- [LISTED ENTRIES]:
────

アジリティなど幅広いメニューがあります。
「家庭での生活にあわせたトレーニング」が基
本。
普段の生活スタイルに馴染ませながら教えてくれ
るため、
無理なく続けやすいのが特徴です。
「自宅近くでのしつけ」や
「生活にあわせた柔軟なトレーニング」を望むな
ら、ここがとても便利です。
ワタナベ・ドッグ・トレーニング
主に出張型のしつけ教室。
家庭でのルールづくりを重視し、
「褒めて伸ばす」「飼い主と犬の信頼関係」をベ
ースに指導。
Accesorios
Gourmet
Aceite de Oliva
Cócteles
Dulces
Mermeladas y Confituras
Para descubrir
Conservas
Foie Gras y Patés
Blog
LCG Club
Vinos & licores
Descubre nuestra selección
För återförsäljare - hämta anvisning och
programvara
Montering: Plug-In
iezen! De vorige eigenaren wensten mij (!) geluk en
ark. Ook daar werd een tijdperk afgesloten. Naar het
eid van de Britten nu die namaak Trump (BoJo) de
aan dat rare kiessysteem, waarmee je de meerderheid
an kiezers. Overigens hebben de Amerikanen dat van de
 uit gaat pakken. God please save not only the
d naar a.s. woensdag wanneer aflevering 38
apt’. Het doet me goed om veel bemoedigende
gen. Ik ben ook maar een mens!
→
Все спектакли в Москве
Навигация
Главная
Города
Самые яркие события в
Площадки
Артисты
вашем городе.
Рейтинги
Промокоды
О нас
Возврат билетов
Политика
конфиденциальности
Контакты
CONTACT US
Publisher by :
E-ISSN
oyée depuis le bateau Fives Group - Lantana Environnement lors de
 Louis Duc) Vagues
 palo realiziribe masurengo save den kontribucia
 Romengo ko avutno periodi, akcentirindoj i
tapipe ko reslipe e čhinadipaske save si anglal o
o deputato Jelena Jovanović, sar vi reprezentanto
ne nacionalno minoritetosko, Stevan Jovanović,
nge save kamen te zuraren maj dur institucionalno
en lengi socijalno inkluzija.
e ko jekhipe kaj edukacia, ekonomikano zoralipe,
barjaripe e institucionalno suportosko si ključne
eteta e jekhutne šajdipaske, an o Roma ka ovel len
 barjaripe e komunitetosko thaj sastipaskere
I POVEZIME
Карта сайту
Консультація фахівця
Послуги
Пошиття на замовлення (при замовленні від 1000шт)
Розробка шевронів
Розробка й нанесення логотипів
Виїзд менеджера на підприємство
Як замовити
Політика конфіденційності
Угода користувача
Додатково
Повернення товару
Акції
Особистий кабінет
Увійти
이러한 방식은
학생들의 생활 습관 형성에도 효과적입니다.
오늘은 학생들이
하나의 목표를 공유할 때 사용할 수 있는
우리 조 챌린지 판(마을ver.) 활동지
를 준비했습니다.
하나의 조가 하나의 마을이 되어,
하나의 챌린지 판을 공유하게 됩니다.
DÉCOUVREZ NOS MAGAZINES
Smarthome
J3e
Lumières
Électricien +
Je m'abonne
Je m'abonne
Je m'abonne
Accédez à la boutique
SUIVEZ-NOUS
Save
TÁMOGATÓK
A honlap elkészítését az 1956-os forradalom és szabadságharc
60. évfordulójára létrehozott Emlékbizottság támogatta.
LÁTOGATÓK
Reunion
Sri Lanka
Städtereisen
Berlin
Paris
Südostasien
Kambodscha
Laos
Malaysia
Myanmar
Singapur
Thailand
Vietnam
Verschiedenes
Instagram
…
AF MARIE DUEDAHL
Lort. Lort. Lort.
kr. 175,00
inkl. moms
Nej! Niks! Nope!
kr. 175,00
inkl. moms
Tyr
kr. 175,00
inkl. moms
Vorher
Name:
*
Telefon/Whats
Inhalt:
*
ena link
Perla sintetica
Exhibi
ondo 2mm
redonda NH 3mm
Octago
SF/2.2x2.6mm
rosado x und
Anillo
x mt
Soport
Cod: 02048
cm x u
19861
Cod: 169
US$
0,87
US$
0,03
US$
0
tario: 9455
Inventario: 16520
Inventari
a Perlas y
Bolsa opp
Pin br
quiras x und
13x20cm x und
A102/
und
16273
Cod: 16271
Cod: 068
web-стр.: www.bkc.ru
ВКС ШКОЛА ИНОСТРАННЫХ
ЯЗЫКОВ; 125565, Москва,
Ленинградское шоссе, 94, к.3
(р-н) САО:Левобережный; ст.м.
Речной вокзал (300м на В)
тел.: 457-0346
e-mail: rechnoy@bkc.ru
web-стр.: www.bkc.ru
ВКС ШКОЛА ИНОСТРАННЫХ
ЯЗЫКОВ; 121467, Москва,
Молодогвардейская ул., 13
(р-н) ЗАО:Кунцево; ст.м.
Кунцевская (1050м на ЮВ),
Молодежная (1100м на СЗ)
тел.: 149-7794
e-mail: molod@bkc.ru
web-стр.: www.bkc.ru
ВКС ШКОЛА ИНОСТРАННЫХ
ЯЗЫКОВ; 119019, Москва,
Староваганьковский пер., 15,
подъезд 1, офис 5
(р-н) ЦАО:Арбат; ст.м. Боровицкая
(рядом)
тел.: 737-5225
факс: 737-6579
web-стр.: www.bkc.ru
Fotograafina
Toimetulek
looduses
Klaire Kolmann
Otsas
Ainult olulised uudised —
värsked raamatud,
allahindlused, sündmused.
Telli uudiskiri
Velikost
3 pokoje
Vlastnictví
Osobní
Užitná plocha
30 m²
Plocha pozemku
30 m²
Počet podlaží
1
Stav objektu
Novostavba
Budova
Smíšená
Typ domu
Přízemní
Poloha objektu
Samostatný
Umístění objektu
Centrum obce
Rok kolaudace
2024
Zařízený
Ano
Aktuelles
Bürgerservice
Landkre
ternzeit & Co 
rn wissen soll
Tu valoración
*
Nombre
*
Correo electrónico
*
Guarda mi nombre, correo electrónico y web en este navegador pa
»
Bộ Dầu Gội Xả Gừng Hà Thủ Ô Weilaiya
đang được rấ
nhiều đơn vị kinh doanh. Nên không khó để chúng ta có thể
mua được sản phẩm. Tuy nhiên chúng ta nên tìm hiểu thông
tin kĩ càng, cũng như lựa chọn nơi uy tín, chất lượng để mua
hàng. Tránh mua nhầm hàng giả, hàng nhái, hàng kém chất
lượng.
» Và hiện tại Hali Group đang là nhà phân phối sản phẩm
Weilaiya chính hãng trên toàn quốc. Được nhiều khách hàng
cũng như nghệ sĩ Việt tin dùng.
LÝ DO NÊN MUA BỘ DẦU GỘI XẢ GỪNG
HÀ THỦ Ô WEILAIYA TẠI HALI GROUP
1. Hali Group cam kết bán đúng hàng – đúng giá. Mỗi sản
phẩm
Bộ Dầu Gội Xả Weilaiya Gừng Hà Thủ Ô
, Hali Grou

────

- [YOUR ASSIGNMENT]:
List each line of the records above that contains the word "Розробка". Letter case counts.

- [RESPONSE AREA]:
Розробка шевронів
Розробка й нанесення логотипів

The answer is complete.